AI Potential Improvements to Serve P/CVE

As illustrated above, reliance on AI for content moderation proves to be problematic. Notwithstanding, there is space for improvement which could minimise the online far-right threat. First and foremost, it should improve on a merely technical level. Higher degrees of sophistication could detect far-right propaganda by hindering the circumvention mechanisms that extremists have discovered. This would require a reactive approach to patch up the flaws in the detection tools so as to solve the issues we are currently aware of. At the same time, AI developers should be proactive in fostering the efficiency of security hackers and researchers by testing more potential circumvention mechanisms that are not necessarily already being exploited. Indeed, mechanisms such as Predictive AI are being developed, allowing law enforcement to get predictions based on patterns and previous extremist activity.

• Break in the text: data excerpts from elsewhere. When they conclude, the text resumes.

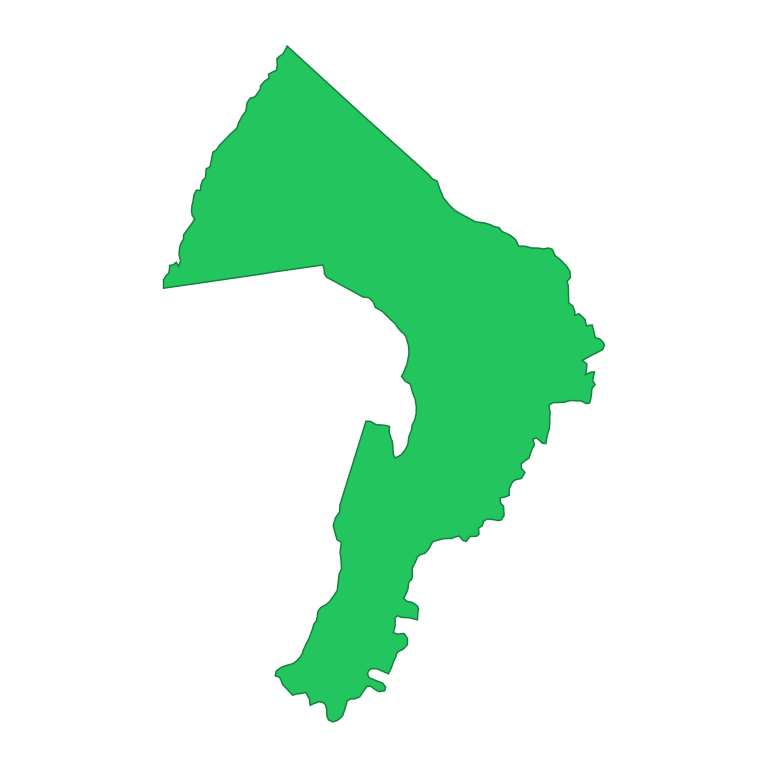 Pires do Rio, Goiás, Brazil
{"feature_id": "56859067B52460310339831", "entity_name": "Pires do Rio", "entity_type": "district", "adm_level": 2, "iso_a3": "BRA", "parent_name": "Brazil", "parent_adm1": "Goiás", "projection": "mercator", "projection_center": [-48.385, -17.309], "detail": "fine", "context": "isolated", "style": "filled", "palette": "green", "viewbox_px": 768, "rotation_deg": 0, "n_neighbors": 0, "source": "geoboundaries", "source_scale": "gbopen_adm2", "svg_char_len": 4257}
<svg xmlns="http://www.w3.org/2000/svg" viewBox="0 0 768 768"><path d="M310.1,705.3L314.3,703.4L319.2,701.7L322.9,702.4L325.6,704.9L326.7,709.4L326.9,716.2L328.6,720.0L332.7,721.9L337.2,720.5L340.3,718.1L342.6,715.7L344.4,710.8L347.2,701.0L350.6,698.9L354.4,698.9L359.8,696.8L363.4,691.1L367.2,686.3L370.6,686.1L374.9,689.4L378.9,691.6L384.6,690.8L385.7,687.3L382.8,683.2L375.5,680.4L369.0,677.6L367.4,673.6L369.0,670.2L372.4,668.5L377.4,669.0L388.4,673.8L391.6,667.2L393.9,660.6L395.6,657.4L396.5,653.9L398.4,651.5L403.2,649.2L407.4,644.6L407.5,638.5L404.1,633.5L397.5,634.2L393.4,632.7L395.1,625.9L395.1,617.9L397.4,615.8L401.6,617.4L409.6,617.8L417.5,619.9L417.8,612.6L418.6,609.1L417.2,605.8L412.5,602.5L406.9,601.3L403.6,598.4L405.9,594.3L407.9,589.1L408.9,581.9L411.6,579.5L412.5,575.6L412.2,568.3L415.3,562.1L417.8,556.3L421.1,554.4L424.9,553.3L429.1,548.6L430.7,545.1L433.0,541.5L440.6,539.4L444.2,538.6L451.5,538.5L455.1,537.0L459.1,536.0L462.9,540.5L466.3,541.4L469.8,536.5L476.7,536.2L479.0,534.2L478.5,528.2L482.3,525.7L483.8,521.0L487.3,519.0L493.9,519.7L497.9,520.5L501.0,520.1L504.1,515.6L503.5,506.1L500.6,503.1L500.1,497.9L504.7,497.1L509.3,495.3L509.1,489.6L510.7,485.5L512.5,482.0L515.1,479.9L521.5,478.4L524.9,472.4L521.5,468.4L521.1,463.9L525.1,460.7L528.9,458.2L530.3,453.9L532.1,449.0L534.4,445.2L532.9,439.2L536.4,437.9L539.8,440.7L542.2,443.2L545.8,443.6L546.9,437.2L547.9,432.9L549.3,428.8L549.7,423.8L549.7,417.7L550.1,412.6L548.9,405.1L553.0,402.7L558.4,402.5L564.3,402.2L568.4,401.0L571.4,400.5L576.0,400.8L581.4,401.0L586.4,403.6L589.5,403.0L590.7,399.1L591.6,393.4L591.8,388.9L595.1,384.5L592.6,380.6L594.5,371.9L591.1,372.1L585.5,374.6L586.4,370.1L586.9,363.9L582.3,360.4L590.8,355.7L597.4,352.4L602.5,349.7L604.5,345.2L603.0,342.1L599.9,339.0L595.3,337.6L592.2,325.0L586.4,325.8L585.0,319.4L578.9,313.6L574.8,315.3L574.8,311.6L572.9,306.3L568.7,302.7L568.3,285.9L567.1,281.4L570.4,277.7L569.9,271.3L566.1,265.6L560.5,259.9L555.1,255.6L552.2,249.3L548.3,248.0L543.3,249.0L538.6,248.1L531.7,248.0L526.0,246.4L522.4,246.2L518.8,246.2L515.4,239.5L510.3,235.3L501.9,231.4L499.0,227.6L494.3,226.7L490.2,224.6L484.0,222.9L475.3,221.8L469.7,218.7L463.2,215.2L454.9,210.5L449.3,205.1L443.2,197.5L439.8,188.9L437.1,181.1L432.0,178.6L428.7,174.6L419.1,166.0L384.7,135.1L366.3,118.5L356.0,109.1L287.2,46.1L284.8,50.7L282.9,54.0L280.1,55.8L276.9,58.6L277.3,65.0L276.5,70.2L272.0,72.3L268.4,74.2L269.3,78.0L264.6,81.1L260.5,85.9L260.3,89.2L255.0,96.8L249.9,98.4L247.1,102.8L245.8,111.3L242.2,116.1L238.5,123.0L236.9,128.2L230.1,134.3L225.3,139.4L219.5,145.3L216.6,149.8L212.9,152.2L210.0,166.9L206.2,168.8L205.5,177.6L202.6,180.3L200.8,185.6L200.6,190.3L196.3,190.3L194.0,195.0L193.0,201.5L192.0,205.5L191.5,210.7L192.2,215.3L194.7,218.9L191.5,224.1L188.6,227.8L186.6,230.9L183.6,234.7L183.5,239.3L180.7,243.7L179.6,248.1L179.0,254.5L180.6,261.2L178.5,266.1L176.2,262.3L173.0,264.9L169.7,265.4L169.4,269.4L168.9,272.8L166.1,275.6L163.5,279.9L163.5,288.2L262.6,273.9L276.1,271.6L296.7,268.7L322.8,265.0L324.1,268.8L324.4,273.7L326.7,277.3L333.7,281.0L363.0,297.0L369.0,297.7L373.1,301.8L375.4,307.5L379.7,309.8L382.7,311.7L385.9,314.9L391.4,320.3L395.1,323.5L397.4,327.2L401.0,331.4L403.8,333.6L405.8,336.5L407.1,340.5L408.5,345.9L408.9,350.7L408.9,354.0L407.1,364.0L405.3,368.0L403.8,372.3L401.5,376.4L405.0,381.0L410.3,384.3L411.6,388.9L413.0,394.1L415.2,398.9L415.7,403.0L416.3,406.3L416.2,413.4L415.4,417.2L414.2,421.2L412.2,424.9L411.4,430.4L409.4,435.2L408.6,438.3L407.9,444.4L405.1,450.0L400.8,455.1L395.1,458.0L393.3,454.4L393.1,450.6L392.4,441.6L391.1,438.5L389.1,432.3L389.5,426.5L385.5,425.4L380.2,424.9L376.6,424.9L370.5,421.4L366.0,421.2L340.0,504.7L339.5,512.1L335.4,518.0L333.2,525.6L337.0,539.7L341.3,542.2L340.1,552.4L341.1,560.3L341.5,568.9L339.1,574.4L337.2,590.6L332.6,597.4L329.8,601.3L326.7,604.2L320.8,607.5L318.4,610.5L317.5,614.1L317.2,617.4L316.4,620.9L313.8,624.2L312.6,628.7L309.5,637.3L308.0,640.4L306.0,644.3L303.2,650.3L302.4,653.4L300.1,657.2L296.5,661.0L293.1,663.6L289.8,664.5L285.4,665.8L280.8,667.6L276.3,671.0L275.3,675.9L279.6,677.3L281.0,680.2L282.9,684.8L287.3,689.4L292.6,695.2L296.9,693.9L301.0,693.5L305.9,692.5L309.5,699.3L310.1,705.3Z" fill="#22c55e" stroke="#15803d" stroke-width="1.5"/></svg>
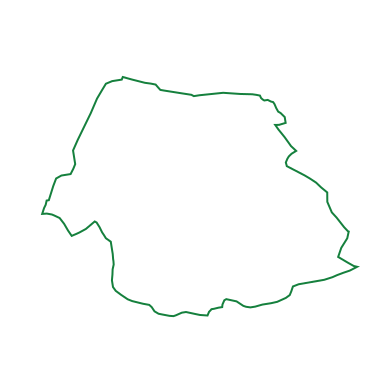 Duhok, Dihok, Iraq, rotated 171°
{"feature_id": "34846034B6031553398703", "entity_name": "Duhok", "entity_type": "district", "adm_level": 2, "iso_a3": "IRQ", "parent_name": "Iraq", "parent_adm1": "Dihok", "projection": "robinson", "projection_center": [43.064, 36.944], "detail": "fine", "context": "isolated", "style": "outline", "palette": "green", "viewbox_px": 384, "rotation_deg": 171, "n_neighbors": 0, "source": "geoboundaries", "source_scale": "gbopen_adm2", "svg_char_len": 2012}
<svg xmlns="http://www.w3.org/2000/svg" viewBox="0 0 384 384"><g transform="rotate(171 192 192)"><path d="M196.0,67.6L193.9,71.0L192.1,72.3L191.1,73.2L188.6,73.2L184.0,73.6L180.2,73.6L179.5,76.1L177.0,80.0L174.9,80.8L165.1,77.0L159.1,71.5L156.6,70.2L152.4,68.9L147.5,68.9L140.1,69.8L131.3,69.8L125.0,70.2L115.9,72.7L111.6,74.9L109.5,78.3L107.1,82.9L101.1,84.2L75.1,84.6L66.6,85.9L61.7,87.2L58.3,87.9L58.2,87.9L55.4,88.5L48.4,89.7L40.6,92.3L43.8,93.6L49.1,97.8L57.8,105.0L53.3,113.5L45.9,122.0L43.4,128.4L44.1,128.8L47.3,133.5L53.2,144.1L57.1,150.0L58.5,155.6L59.9,161.1L58.5,170.4L63.8,176.4L68.0,181.9L73.6,187.0L78.2,190.8L94.3,202.7L94.7,206.5L92.6,209.9L90.8,212.0L87.7,214.2L82.7,216.3L87.0,221.8L91.9,231.6L96.8,240.1L99.2,245.0L99.3,245.2L98.0,245.0L96.0,244.8L95.4,244.7L94.8,244.8L88.7,245.6L88.7,251.5L92.2,256.2L94.3,257.9L95.7,261.7L96.4,264.5L96.8,266.0L97.8,268.1L99.9,269.0L102.8,271.1L104.0,271.1L105.1,271.1L106.3,271.1L107.7,272.3L109.1,274.0L109.8,276.6L113.3,277.9L117.2,279.1L129.1,281.3L145.7,285.1L169.6,286.4L170.8,286.4L174.0,286.4L175.2,286.4L177.4,288.1L186.5,291.0L203.8,296.6L207.3,297.8L209.0,300.4L211.1,303.8L215.7,305.5L221.4,307.2L233.3,312.3L242.4,316.4L243.8,314.0L253.5,314.0L260.1,312.4L265.0,306.6L271.2,299.1L279.6,285.8L296.8,261.2L303.0,251.6L303.0,237.8L305.6,233.5L309.1,228.7L318.4,228.7L324.1,226.6L328.1,219.6L334.7,206.3L336.9,206.3L338.5,202.3L340.6,199.3L343.4,193.8L338.8,193.4L333.9,191.7L331.8,190.4L329.3,188.7L326.8,187.0L323.3,180.6L320.5,173.4L317.7,167.5L312.8,168.7L309.6,169.6L302.6,172.1L292.7,178.1L291.0,176.8L288.8,171.7L287.1,166.2L285.7,163.2L284.3,159.8L280.0,155.6L280.0,150.9L280.0,147.5L280.0,143.2L280.4,138.1L280.4,136.0L280.7,132.6L282.5,128.0L283.5,122.9L284.9,117.3L284.9,110.5L282.8,106.3L278.2,101.6L272.3,96.1L268.1,93.6L257.9,89.3L251.9,87.2L249.8,84.6L247.7,80.0L244.1,77.0L240.6,75.7L233.6,73.2L229.7,72.3L227.3,72.7L220.9,74.4L216.7,74.4L207.9,71.0L203.4,69.3L196.0,67.6Z" fill="none" stroke="#15803d" stroke-width="2"/></g></svg>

Moreover, for this technological advancement to happen, increasing research funds for AI development is paramount. Funding should be directed to a broad array of stakeholders, which includes academic research, law enforcement and governmental institutions. As explained above, not only is it expensive to continuously re-program AI, but it is also a time-consuming activity. The fast pace of alt-right trends calls for a prompt response, which can only happen if resources are channelled to support P/CVE activity in the AI realm. However, recent developments show that more mainstream platforms are shifting their focus from increasing moderation to reducing censorship. Therefore, investments in this area seem to be less likely when freedom of speech is prioritised over moderation. 

Moderation cannot be improved without a strong intersectoral collaboration. Evidently, P/CVE practitioners and researchers should operate closely with AI trainers, providing them with the necessary information on new trends and possible circumvention techniques to facilitate the updating of AI tools. A prompt flow of information between the technology sector and law enforcement should aspire to keep up with the astonishingly fast-paced evolution of the alt-right activity. Indeed, regulation is highly privatised, leaving the government with only a marginal role. Despite the transnational character of alt-right extremism, the implementation of stricter national regulations could have a positive influence in enhancing content moderation policies of social media platforms and fight the trend of reducing moderation norms in favour of extremist and misinformed freedom of speech

Conclusion

In summary, AI as a content moderation tool still has a long way to go. Despite the many automatic detection mechanisms in place, far-right extremists are often a step ahead and manage to find loopholes to bypass moderation and turn AI into their ally. However, the use of AI for P/CVE purposes is not a lost cause. There is still plenty of space for progress, especially through technological development, increased funding and intersectoral collaboration. The ultimate goal should be sharpening the P/CVE edge of the sword while blunting the extremists’. 

Aurora Agnolon is a MA graduate in Terrorism and Insurgency from the University of Leeds. Her research interests include online extremism and irregular warfare, with a focus on cyberterrorism activities.